- Exercise directions -
Nothing belongs in the answer except the lines of the material that include "vertex".

- Records for the exercise -
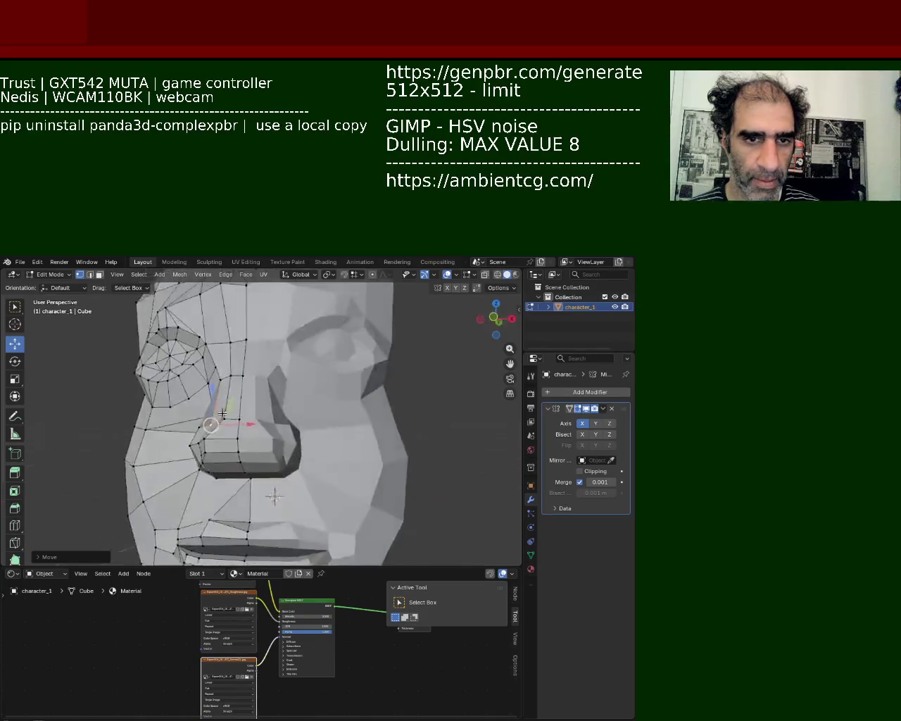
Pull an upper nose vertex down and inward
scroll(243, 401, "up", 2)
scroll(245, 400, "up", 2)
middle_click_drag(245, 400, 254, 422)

...

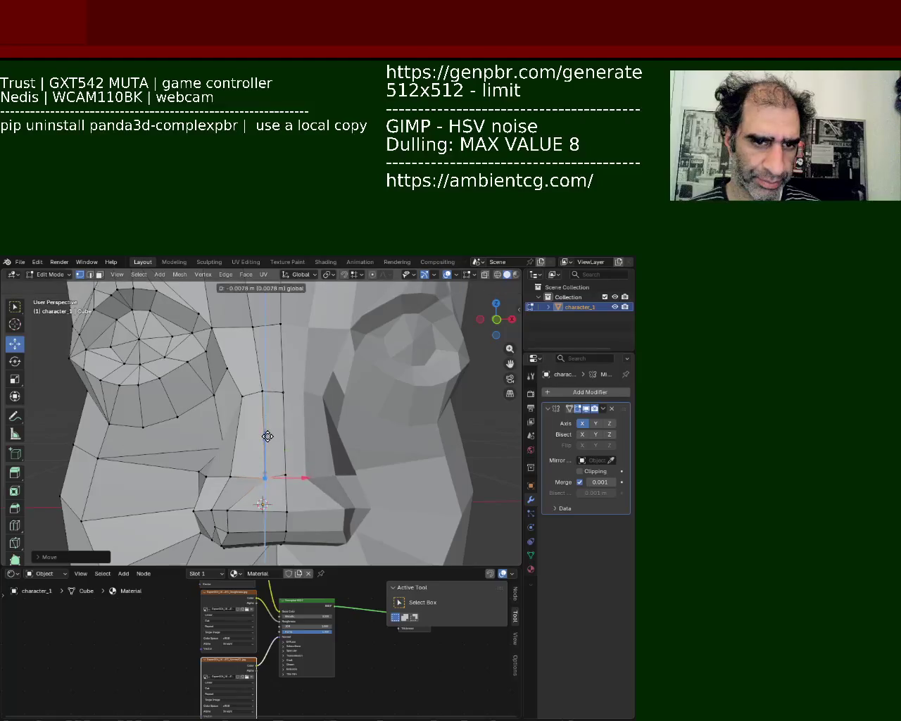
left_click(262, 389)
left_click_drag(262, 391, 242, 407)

* * *

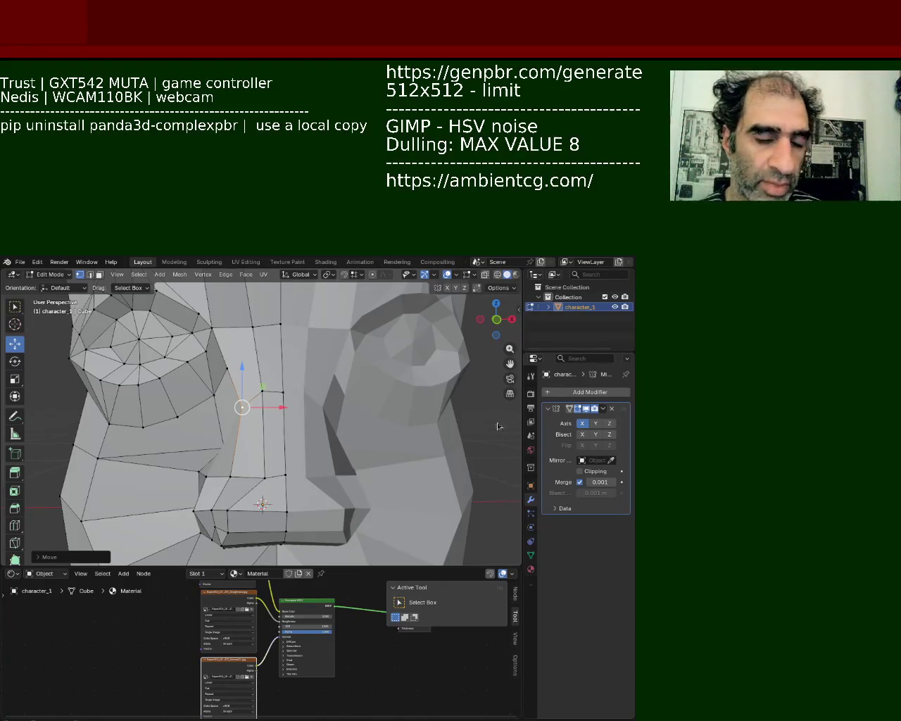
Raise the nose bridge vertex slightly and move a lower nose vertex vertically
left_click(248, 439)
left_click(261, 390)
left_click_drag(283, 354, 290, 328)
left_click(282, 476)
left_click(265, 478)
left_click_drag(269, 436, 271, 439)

- Answer for the task -
Pull an upper nose vertex down and inward
Raise the nose bridge vertex slightly and move a lower nose vertex vertically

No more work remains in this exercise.